Voice Over Talent Industry News

How to Discover the Real Reasons You Never Book Voice Over Jobs Online

No matter what industry you work in, applying for work through a digital platform can have its bad days even when the jobs are offered in abundance. Websites, seemingly skilled at providing solutions and jobs, never solved these problems:

  1. The clients desire to not communicate why a person was not hired
  2. The job applicant/voice talent’s perception that they deserve an explanation

Unfortunately, with no face-time or visible body language offered by the person doing the casting, knowing the real reasons why voice talents’ auditions were rejected can be difficult to find out in a digital environment.

These tips below offer ways you can “get a clue” as to what may be happening. Please keep in mind I will explain why some of these tips should only be tried once or twice.

How to Discover the Real Reasons You Never Book Jobs

Do not ask fellow voice actors or friends for advice.

Your friends love you and do not want to hurt your feelings. Your fellow voice actors may be your competition, as well as, wish to take a supportive approach to offering advice (or not). Voice acting is a personalized business because the product is connected to the human. Therefore, you will rarely get objective opinions from people who care about you. When you separate yourself from the influence of this emotional support, the business lessons start to show themselves. You are no longer influenced by emotionally supportive and mostly bad advice.

Test everything you do online using every online tool imaginable

Yes, I am saying it: Post a job on a website where you want to hire yourself, then audition for it, and see who auditions against you. This type of thing may teach you a great deal about how a company works, which helps make you an expert on a website. The more you understand a website in its entirety, the better you will communicate through it.

In addition, it is important to do this on a website you truly want to work with because different websites attract different clients with different behaviors. It is not uncommon for a voice actor from Los Angeles or New York City to join a website that mainly offers job postings from small start-ups in a tech community. While the voice actor is expecting one experience, the client hiring is expecting something completely different.

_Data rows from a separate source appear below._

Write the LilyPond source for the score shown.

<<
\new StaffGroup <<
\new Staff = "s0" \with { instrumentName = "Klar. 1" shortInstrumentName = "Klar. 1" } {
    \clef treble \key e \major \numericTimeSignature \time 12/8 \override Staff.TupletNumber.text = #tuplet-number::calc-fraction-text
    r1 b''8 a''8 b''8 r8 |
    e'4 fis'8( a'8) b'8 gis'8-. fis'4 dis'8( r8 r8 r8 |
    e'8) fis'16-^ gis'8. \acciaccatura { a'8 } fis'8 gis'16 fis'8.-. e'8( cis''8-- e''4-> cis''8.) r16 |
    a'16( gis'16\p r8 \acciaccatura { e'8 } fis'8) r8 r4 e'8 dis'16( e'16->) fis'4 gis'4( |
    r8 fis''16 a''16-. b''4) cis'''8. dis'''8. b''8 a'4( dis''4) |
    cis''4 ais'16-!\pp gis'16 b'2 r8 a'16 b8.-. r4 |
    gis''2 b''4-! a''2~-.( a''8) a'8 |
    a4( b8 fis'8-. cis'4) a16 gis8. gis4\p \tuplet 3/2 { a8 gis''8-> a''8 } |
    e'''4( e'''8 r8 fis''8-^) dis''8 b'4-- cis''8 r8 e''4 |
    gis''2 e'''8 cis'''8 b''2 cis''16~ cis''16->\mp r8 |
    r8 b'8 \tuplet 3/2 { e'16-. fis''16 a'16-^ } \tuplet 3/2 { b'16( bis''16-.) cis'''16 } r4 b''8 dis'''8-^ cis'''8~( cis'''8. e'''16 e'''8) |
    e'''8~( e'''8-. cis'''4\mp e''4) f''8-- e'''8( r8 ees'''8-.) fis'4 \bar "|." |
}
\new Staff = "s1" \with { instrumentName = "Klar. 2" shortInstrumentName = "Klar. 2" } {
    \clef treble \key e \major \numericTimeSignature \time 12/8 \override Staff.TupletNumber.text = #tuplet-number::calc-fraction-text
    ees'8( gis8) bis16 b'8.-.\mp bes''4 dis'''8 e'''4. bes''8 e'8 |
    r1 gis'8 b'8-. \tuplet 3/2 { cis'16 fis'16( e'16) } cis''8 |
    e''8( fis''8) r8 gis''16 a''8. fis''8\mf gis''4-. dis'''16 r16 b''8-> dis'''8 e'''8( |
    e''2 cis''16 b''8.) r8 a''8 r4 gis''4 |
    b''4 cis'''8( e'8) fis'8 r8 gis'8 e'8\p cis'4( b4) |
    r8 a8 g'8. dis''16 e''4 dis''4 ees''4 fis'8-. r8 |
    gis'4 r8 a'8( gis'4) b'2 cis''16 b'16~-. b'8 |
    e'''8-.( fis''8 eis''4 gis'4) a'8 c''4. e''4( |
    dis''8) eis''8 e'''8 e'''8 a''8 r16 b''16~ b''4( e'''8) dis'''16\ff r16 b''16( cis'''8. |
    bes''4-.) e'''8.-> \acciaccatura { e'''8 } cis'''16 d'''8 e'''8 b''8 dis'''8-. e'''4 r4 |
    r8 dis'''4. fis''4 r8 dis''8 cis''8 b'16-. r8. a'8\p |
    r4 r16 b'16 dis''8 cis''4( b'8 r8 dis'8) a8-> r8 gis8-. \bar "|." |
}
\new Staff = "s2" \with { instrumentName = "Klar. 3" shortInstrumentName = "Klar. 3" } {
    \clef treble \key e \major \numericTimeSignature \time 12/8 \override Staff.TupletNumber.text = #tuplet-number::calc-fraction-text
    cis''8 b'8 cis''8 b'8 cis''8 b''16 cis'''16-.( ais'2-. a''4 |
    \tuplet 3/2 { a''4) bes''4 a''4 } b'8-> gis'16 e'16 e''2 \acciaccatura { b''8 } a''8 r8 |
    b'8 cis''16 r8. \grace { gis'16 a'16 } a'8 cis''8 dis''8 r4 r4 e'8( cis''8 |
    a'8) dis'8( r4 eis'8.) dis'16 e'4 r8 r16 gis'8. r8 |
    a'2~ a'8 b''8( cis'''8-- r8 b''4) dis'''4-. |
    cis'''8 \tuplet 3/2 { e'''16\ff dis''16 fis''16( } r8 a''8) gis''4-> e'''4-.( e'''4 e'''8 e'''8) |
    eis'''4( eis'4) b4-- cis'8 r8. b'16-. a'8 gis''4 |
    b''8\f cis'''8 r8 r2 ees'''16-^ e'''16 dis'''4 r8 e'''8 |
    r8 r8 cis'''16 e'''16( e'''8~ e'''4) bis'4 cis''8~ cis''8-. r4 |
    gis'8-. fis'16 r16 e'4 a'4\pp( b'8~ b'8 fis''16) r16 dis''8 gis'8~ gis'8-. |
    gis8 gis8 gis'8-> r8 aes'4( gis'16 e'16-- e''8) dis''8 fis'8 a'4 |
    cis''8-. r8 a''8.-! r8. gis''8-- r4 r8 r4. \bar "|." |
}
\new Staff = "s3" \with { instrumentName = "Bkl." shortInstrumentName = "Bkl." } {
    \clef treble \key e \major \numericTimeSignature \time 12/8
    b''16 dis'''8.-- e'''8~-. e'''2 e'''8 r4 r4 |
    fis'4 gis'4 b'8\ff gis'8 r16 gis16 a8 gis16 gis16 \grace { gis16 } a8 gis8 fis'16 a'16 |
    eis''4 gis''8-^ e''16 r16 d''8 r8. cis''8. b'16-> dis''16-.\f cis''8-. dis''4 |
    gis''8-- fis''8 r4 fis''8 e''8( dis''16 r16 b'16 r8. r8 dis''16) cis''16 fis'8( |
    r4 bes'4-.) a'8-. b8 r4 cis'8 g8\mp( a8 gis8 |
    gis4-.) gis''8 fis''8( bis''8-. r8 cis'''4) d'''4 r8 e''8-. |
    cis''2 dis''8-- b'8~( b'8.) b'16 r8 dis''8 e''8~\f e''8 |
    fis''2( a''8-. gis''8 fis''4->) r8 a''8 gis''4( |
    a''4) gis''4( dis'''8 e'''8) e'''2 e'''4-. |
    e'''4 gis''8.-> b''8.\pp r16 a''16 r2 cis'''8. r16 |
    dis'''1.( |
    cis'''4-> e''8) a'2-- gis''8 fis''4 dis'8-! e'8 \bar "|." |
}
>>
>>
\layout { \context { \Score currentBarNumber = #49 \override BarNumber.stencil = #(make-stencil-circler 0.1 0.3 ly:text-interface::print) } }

Great ways to test your online presence are to use tools like Five Second Test (for personal websites), and search engines like Duckduckgo.com, which show your search results unaffected by previous searches you performed. If you did not know, Google searches you do are saved and affect future search results, unless you turn that off. What you are ultimately doing is testing your online presence, as it would be seen if someone were searching for you the first time. It is not uncommon for people to lose work because of a negative online presence.

Bomb an audition or two…on purpose

This may sound like a radical step, but there is truth to the statement, “You cannot know what you did right, until you know what you did wrong.” There is a psychological reason behind bombing an audition on purpose: You get to see yourself audition when you completely do not care about the outcome.

Did you ever see someone getting work and think to yourself, “They make it look so easy, like they do not even care”?  Perhaps the reason they are booking work, and you are not, is because you are trying too hard to be perfect (or what you believe is perfect). Your voice begins to have a tense sound to it and your creative muscles stop working.

Ultimately, you are bombing an audition on purpose to be able to fully audition without caring so much about, “Why you believe you deserve it.” You may even book a job because you were 100% creative, and could care less about the outcome. They will see your “fun side”. Note: I did this only once or twice, both before online casting and after. I did not upset anyone by it, booked work once, and once received an email telling me how funny I sounded. I discovered letting go of everything I thought I knew seemed to get people’s attention. I also discovered my idea of “bombing an audition” was, in reality, every audition I believed I was “not bombing”.  Discovering such a thing was liberating as an artist and business person in many ways.

Never ever blame a casting website for not booking work

For years I researched the role casting websites played in the hiring process. I discovered the only possible ways a website can be blamed for the act of “costing voice talents work”:

  1. The website breaks down during the hiring process leading the client to try other services
  2. The website policy explanations of “how hiring works” are misleading and do not properly communicate how the process works

I say it is a mistake to blame the website because today’s online business world prefers to be a “self-service station”. This means, before joining a website, a person should do his/her own due diligence when researching how the website will work.  This way there will be no surprises.

Websites are services providing jobs and allowing people to act as their own businesses. In doing so, it is the business’ responsibility to be aware of “how to book work” and “what type of clients use the website”. Quite often, voice actors make the mistake of assuming a casting website will be a representation of the voice over market they work in and their clients. Finding out the clients are small to mid-sized businesses, after failing to book work, is not a website “failure”. More so, it is an industry learning curve.  After all, if I walked into a fast food joint and demanded French cuisine, but then blamed the fast food joint for misleading me, it simply means I did not properly research the fast food joint.

Finally, the best way to discover why you never book work online

Plain and simple, hold yourself accountable for everything you think makes you work slower. The industry today is very much “fast beats slow” and no longer “bigger beats smaller”. If you take your time with anything you do, you can expect others to return the favor. Being “first” matters today, now more than it ever has in the past.